Tokenization
Tokenization is the process of splitting a text into words.
Important: Recommind’s applications rely on tokenization to use the default settings. Never change any of them without discussing your use case with Customer Support first.
During data loading, text in white space separated scripts is split into words at the white space. Chinese and Japanese scripts as well as the Korean Hanja script do not separate words with white space. CORE cannot identify the words in these scripts. Text in these scripts is split into the characters, that is, each character becomes one word.
Additionally, words are split at so-called delimiter characters, for example comma or hyphen. The delimiter characters themselves are not stored as words. Therefore, you cannot search for delimiter characters. The set of delimiter characters is configurable.
Words containing numbers are split into fragments consisting of letters or numbers only. This allows to store content more efficiently. For example, abc123 is split into abc and 123.
The words in search queries are split likewise. The remaining fragments are converted into a directed proximity search if the fragment contains a wildcard operator or a phrase search otherwise.
Example:
Query: *brown@recommind.com
Removing the delimiter characters, this is split into the three fragments:
- *brown
- recommind
- com
The fragment with the wildcard is expanded, for example, to mrbrown OR brown. Together, the query is then processed as:
(mrbrown OR brown) pre/1 "recommind com"
Special delimiter characters
Because a phrase search takes more time than a plain keyword search, a sub-set of the delimiter characters can be declared special, for which the query is not turned into a phrase or directed proximity search, respectively.
Example:
For example, the apostrophe is a special delimiter character by default. If you search for:
i don't like monday's meetings
the apostrophes are removed, but not turned into phrase queries.

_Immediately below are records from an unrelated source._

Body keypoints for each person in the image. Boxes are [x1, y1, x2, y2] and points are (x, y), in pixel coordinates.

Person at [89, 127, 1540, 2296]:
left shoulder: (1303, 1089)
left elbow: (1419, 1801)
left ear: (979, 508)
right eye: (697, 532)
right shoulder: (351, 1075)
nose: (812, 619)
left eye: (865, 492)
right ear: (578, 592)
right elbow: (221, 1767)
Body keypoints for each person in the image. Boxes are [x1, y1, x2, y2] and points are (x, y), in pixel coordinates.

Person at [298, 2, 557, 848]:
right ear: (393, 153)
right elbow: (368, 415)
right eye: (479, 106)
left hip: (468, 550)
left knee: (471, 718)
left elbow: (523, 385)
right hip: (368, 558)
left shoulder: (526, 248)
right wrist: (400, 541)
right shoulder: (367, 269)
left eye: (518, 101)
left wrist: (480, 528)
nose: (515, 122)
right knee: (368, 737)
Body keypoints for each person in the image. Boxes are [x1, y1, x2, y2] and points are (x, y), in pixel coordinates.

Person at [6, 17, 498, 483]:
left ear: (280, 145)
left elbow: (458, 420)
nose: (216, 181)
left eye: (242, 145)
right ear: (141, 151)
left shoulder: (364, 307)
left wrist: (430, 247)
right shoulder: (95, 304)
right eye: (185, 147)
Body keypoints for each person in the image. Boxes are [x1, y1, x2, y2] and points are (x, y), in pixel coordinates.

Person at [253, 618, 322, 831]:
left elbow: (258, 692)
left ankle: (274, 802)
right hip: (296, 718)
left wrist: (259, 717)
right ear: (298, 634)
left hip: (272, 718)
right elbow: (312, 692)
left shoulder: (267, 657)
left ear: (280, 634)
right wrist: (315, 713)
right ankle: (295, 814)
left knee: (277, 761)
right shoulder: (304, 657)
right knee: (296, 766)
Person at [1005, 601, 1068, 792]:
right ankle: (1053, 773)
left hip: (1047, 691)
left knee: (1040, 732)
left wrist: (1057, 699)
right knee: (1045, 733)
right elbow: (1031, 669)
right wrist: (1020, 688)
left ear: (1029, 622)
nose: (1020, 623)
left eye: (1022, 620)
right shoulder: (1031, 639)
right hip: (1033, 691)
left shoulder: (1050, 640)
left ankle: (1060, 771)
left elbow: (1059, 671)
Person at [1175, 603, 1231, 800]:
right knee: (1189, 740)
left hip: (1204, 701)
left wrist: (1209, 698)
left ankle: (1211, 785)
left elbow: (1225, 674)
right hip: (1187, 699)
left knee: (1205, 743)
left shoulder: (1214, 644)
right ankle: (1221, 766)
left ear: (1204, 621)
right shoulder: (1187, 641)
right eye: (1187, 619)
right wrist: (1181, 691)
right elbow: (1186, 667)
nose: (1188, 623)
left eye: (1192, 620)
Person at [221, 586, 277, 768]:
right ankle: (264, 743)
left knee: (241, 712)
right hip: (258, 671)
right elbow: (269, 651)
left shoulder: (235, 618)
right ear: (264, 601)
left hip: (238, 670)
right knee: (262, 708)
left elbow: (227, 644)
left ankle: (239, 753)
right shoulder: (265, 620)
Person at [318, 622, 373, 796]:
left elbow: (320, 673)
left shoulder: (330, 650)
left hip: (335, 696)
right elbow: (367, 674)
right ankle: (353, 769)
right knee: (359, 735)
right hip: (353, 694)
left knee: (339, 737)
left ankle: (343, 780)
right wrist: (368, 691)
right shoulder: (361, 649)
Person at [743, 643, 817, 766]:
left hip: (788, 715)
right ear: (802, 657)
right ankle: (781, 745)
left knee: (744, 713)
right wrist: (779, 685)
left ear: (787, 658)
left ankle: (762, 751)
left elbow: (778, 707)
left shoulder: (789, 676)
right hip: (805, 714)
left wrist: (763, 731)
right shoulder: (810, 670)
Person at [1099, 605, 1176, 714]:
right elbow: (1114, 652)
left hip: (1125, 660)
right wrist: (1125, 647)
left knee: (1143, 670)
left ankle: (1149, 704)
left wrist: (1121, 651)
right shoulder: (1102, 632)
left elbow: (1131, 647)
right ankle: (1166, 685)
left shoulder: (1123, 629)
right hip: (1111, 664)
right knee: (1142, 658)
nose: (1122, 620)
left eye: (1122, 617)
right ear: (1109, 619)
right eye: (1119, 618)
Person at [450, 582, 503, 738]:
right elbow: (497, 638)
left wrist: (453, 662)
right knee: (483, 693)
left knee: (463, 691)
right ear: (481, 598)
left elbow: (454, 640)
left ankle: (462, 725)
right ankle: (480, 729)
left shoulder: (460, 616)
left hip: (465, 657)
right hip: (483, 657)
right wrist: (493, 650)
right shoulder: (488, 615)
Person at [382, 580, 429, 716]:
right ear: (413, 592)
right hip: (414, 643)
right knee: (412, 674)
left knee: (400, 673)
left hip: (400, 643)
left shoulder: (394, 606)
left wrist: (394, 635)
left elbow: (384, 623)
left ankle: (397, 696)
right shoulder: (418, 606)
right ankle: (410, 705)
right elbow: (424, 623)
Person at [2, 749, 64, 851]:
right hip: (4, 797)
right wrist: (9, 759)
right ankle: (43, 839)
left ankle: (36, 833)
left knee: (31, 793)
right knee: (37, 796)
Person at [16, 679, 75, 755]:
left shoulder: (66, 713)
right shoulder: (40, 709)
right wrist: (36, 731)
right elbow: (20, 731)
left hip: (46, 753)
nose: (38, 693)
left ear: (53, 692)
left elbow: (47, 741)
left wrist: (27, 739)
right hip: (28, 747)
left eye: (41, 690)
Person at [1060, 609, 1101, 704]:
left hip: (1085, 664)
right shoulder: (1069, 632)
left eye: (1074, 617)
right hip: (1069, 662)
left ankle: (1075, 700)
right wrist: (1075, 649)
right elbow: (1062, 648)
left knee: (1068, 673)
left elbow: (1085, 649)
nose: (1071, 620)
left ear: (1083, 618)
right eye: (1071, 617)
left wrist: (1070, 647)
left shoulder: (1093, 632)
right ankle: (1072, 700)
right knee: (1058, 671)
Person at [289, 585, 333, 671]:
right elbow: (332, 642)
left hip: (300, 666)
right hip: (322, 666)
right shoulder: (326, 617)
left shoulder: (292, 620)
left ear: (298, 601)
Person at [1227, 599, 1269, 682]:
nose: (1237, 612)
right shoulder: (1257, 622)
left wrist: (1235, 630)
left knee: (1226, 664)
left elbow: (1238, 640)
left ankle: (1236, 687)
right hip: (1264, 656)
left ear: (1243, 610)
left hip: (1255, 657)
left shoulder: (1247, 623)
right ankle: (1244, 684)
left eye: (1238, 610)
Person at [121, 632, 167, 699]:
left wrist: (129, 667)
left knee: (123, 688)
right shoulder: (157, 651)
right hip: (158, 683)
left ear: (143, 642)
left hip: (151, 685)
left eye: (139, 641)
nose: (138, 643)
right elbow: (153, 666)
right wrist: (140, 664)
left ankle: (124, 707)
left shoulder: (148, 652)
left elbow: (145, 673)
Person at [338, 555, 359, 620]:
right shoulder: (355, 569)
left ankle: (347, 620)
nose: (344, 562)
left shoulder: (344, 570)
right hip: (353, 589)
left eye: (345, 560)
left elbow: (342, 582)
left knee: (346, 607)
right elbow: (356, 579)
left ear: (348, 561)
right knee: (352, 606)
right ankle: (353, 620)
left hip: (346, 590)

The query is processed as:
i don t like monday s meetings
If you removed the apostrophe from the list of special delimiter characters, the same query would be processed as:
i "don t" like "monday s" meetings
Example:
The term
ID12345 is treated as two words,
ID and
12345. As such, searching for the term
ID12345 will always search for documents that contain
ID and
12345, either combined without any space, or separated by only
one space or a delimiter character, such as a comma. The default treatment of
alphanumerical terms reduces the memory usage for searches and thus makes them
quicker. However, the splitting of alphanumerical terms it is not always
desired.
Deactivating the splitting of alphanumerical words will ensure that
the letter-number combinations remain intact. Then the term
ID12345 is treated as one word. Searching for
ID12345 will only find documents that contain the
complete term.